- [About this task] Turn the listing below into a JSON list of strings, one string per line, with blank lines omitted. Leave out the pictures.

- [Exercise material]
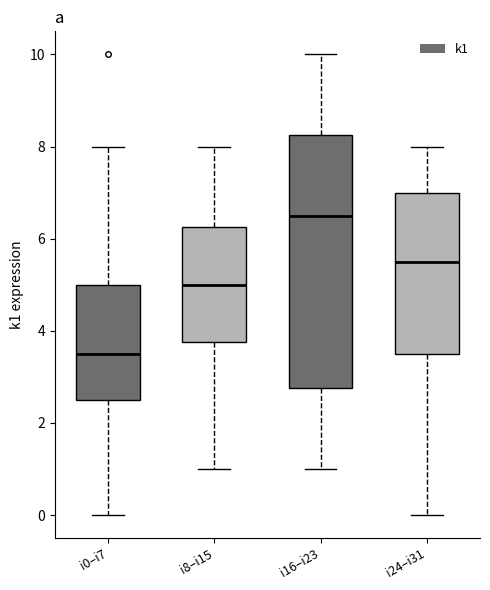

Comparing the boxes themselves (not the whiskers), which one is the tallest?

i16–i23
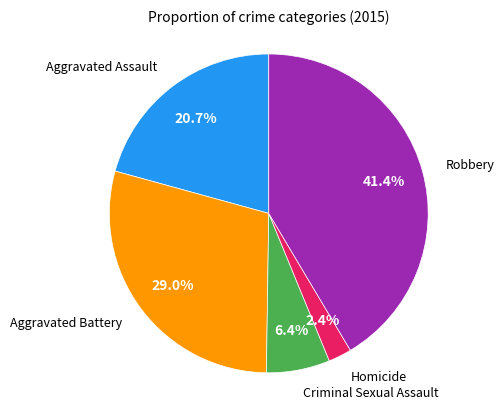

Which category has the smallest portion of the pie?

Homicide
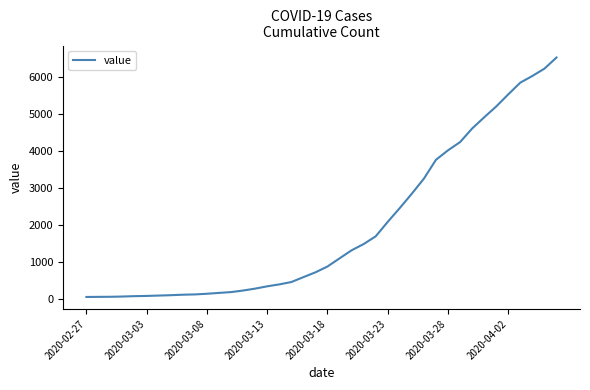

What is the difference between the maximum and minimum values?

6477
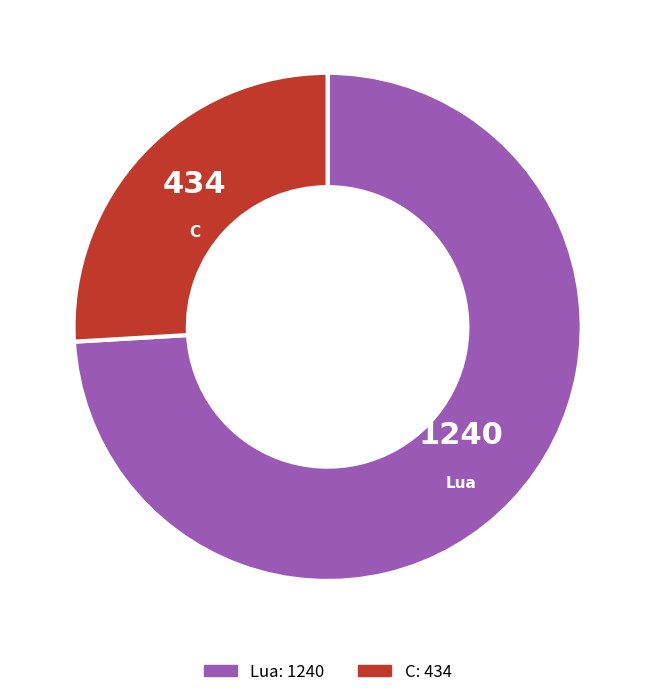

Is the sum of Lua and C greater than half?

Yes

- [Answer for the task]
[
  "Comparing the boxes themselves (not the whiskers), which one is the tallest?",
  "i16–i23",
  "Which category has the smallest portion of the pie?",
  "Homicide",
  "What is the difference between the maximum and minimum values?",
  "6477",
  "Is the sum of Lua and C greater than half?",
  "Yes"
]